──────── Dati forniti ────────

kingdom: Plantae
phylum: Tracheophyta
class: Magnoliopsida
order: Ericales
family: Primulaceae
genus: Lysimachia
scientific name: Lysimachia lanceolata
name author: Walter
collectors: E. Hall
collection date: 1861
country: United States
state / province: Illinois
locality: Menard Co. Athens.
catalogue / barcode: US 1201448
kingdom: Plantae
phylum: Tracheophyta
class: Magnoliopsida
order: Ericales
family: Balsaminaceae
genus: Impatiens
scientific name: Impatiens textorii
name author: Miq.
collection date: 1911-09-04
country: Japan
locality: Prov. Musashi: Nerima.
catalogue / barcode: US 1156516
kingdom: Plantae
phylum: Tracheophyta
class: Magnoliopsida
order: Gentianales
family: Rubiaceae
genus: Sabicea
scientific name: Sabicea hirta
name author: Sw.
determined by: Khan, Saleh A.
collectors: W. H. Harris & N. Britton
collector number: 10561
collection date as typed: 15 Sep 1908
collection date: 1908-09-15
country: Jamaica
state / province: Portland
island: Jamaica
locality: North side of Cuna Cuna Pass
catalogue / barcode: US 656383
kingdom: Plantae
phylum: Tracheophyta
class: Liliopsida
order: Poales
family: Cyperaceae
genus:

────────

[Problema assegnato]
Sostituisci "locality" con "site" nelle righe che vanno da quella con "country: Japan" fino alla fine dei record, estremi inclusi. Riporta solo queste righe, senza altre modifiche.

[Risposta scritta]
country: Japan
site: Prov. Musashi: Nerima.
catalogue / barcode: US 1156516
kingdom: Plantae
phylum: Tracheophyta
class: Magnoliopsida
order: Gentianales
family: Rubiaceae
genus: Sabicea
scientific name: Sabicea hirta
name author: Sw.
determined by: Khan, Saleh A.
collectors: W. H. Harris & N. Britton
collector number: 10561
collection date as typed: 15 Sep 1908
collection date: 1908-09-15
country: Jamaica
state / province: Portland
island: Jamaica
site: North side of Cuna Cuna Pass
catalogue / barcode: US 656383
kingdom: Plantae
phylum: Tracheophyta
class: Liliopsida
order: Poales
family: Cyperaceae
genus:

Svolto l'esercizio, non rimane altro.